Désormais, grâce à un outil avancé d’apprentissage automatique nommé ExoMiner, 301 nouvelles planètes ont été ajoutées à cette liste, la rapprochant encore plus des 5 000.

« ExoMiner est un nouveau réseau de neurones profonds qui exploite le super-ordinateur Pléiades de la NASA et peut distinguer les vraies exoplanètes de différents types d’imposteurs, ou « faux positifs », explique le communiqué de presse annonçant les planètes nouvellement confirmées. « Sa conception s’inspire de divers tests et propriétés utilisés par les experts humains pour confirmer de nouvelles exoplanètes. Et il apprend en utilisant des exoplanètes confirmées passées et des cas faux positifs. »

Cet outil, explique également le communiqué de presse, est conçu pour compléter les chercheurs humains qui passent au peigne fin les données enregistrées lors des deux missions de chasse à la planète Kepler, et non pour les remplacer. Au moins pas encore.

« Une planète est « confirmée » lorsque différentes techniques d’observation révèlent des caractéristiques qui ne peuvent être expliquées que par une planète », explique le communiqué de presse. « Une planète est « validée » à l’aide de statistiques – ce qui signifie à quel point il est probable ou improbable qu’il s’agisse d’une planète sur la base des données. »

ExoMiner a beaucoup plus de puissance de traitement à portée de main que les humains, mais les chercheurs se sont assurés de souligner qu’il n’y a rien de magique, juste une science intelligente.

« Contrairement à d’ autres programmes d’apprentissage machine détecteurs d’exoplanètes, ExoMiner n’est pas une boîte noire – il n’y a pas de mystère quant à la raison pour laquelle il décide quelque chose est une planète ou non », a déclaré Jon Jenkins, chercheur à Ames Research Center de la NASA . « Nous pouvons facilement expliquer quelles caractéristiques des données conduisent ExoMiner à rejeter ou à confirmer une planète. »

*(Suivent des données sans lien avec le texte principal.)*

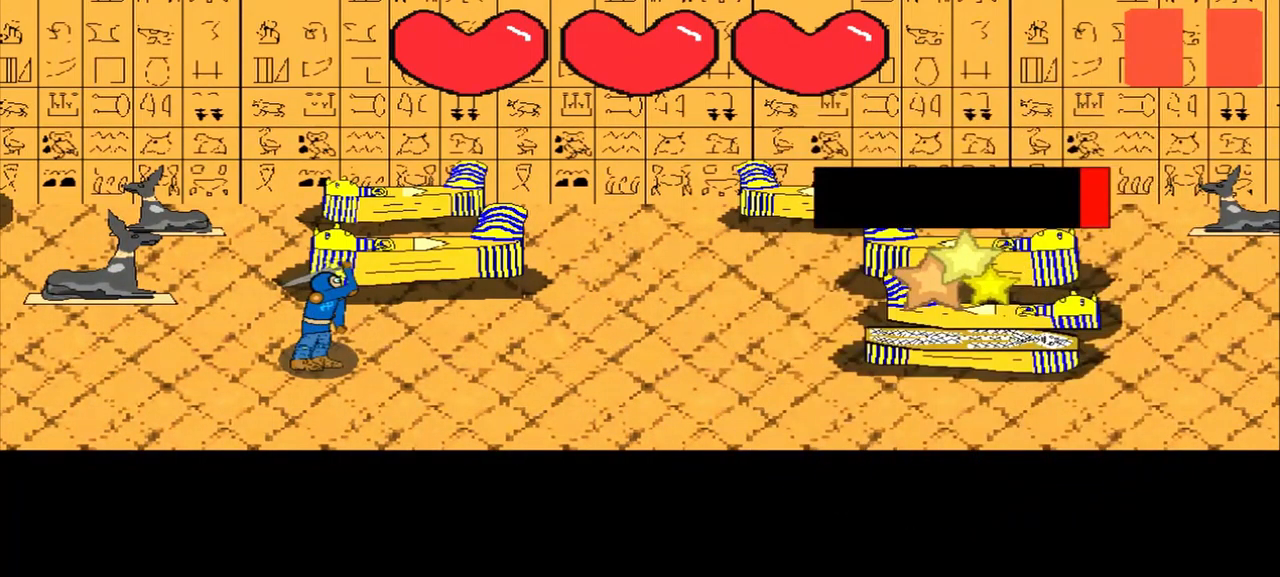
{"buttons": [], "left_stick": "down-right", "events": [[209, "left_stick", "center"], [459, "left_stick", "down-right"]]}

L’équipe s’est assurée de noter que les planètes examinées par ExoMiner avaient déjà été marquées comme candidates viables par Kepler, mais n’avaient pas pu être confirmées jusqu’à présent. Ils soulignent également qu’aucune des 301 planètes ne se trouve dans les zones habitables de leur étoile, ou n’est une planète rocheuse comme la Terre. Pourtant, note l’équipe, ExoMiner s’est avéré particulièrement habile dans sa tâche, amenant les chercheurs à placer un niveau de confiance élevé dans ses découvertes actuelles et futures.

« Quand ExoMiner dit que quelque chose est une planète, vous pouvez être sûr que c’est une planète », déclare Hamed Valizadegan, chef de projet ExoMiner et responsable de l’apprentissage automatique auprès de l’Universities Space Research Association à Ames. « ExoMiner est très précis et, à certains égards, plus fiable que les classificateurs de machines existants et les experts humains qu’il est censé imiter en raison des biais liés à l’étiquetage humain. »

L’équipe souligne également comment cette capacité accrue peut être appliquée aux futures missions de chasse aux planètes, ainsi qu’au projet Transit Exoplanet Survey Satellite (TESS) actuellement en cours.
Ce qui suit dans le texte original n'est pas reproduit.